Directions for this task: With the pictures left aside, write out the entries that follow exactly.

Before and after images
[Start of section]
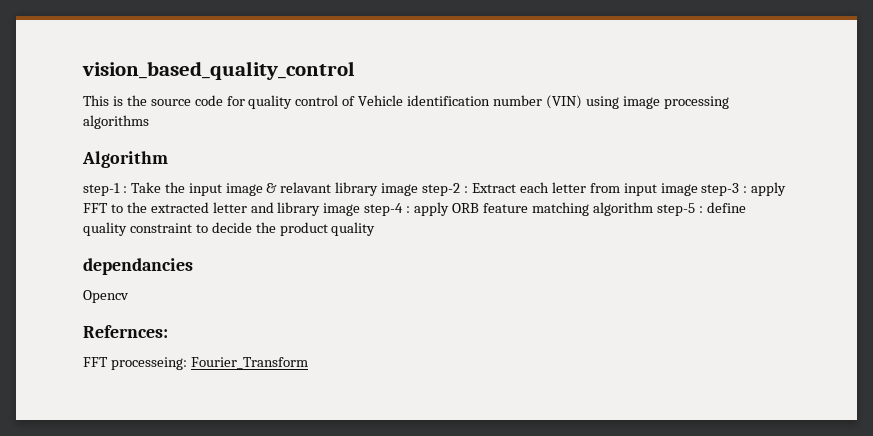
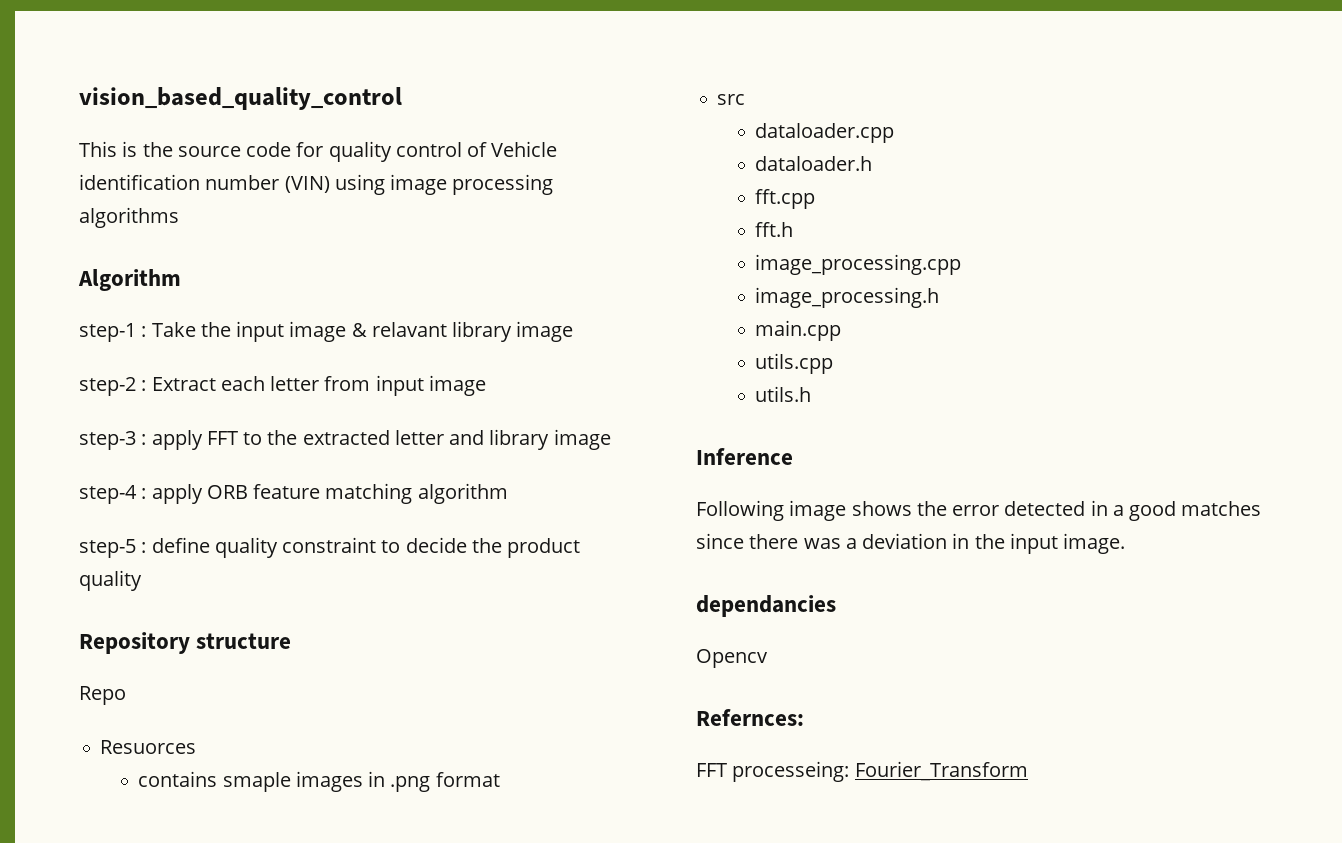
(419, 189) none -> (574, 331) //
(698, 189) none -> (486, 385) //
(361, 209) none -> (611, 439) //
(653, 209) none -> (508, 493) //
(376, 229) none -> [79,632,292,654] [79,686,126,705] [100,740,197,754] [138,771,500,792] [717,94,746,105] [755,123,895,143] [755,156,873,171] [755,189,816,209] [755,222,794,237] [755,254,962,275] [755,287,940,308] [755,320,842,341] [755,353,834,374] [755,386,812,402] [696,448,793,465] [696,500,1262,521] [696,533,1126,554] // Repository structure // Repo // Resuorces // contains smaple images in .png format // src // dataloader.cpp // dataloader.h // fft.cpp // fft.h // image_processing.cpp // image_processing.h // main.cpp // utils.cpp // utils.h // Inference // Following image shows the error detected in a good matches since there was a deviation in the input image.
[End of section]
Solution to this problem:
(419, 189) none -> (574, 331) //
(698, 189) none -> (486, 385) //
(361, 209) none -> (611, 439) //
(653, 209) none -> (508, 493) //
(376, 229) none -> [79,632,292,654] [79,686,126,705] [100,740,197,754] [138,771,500,792] [717,94,746,105] [755,123,895,143] [755,156,873,171] [755,189,816,209] [755,222,794,237] [755,254,962,275] [755,287,940,308] [755,320,842,341] [755,353,834,374] [755,386,812,402] [696,448,793,465] [696,500,1262,521] [696,533,1126,554] // Repository structure // Repo // Resuorces // contains smaple images in .png format // src // dataloader.cpp // dataloader.h // fft.cpp // fft.h // image_processing.cpp // image_processing.h // main.cpp // utils.cpp // utils.h // Inference // Following image shows the error detected in a good matches since there was a deviation in the input image.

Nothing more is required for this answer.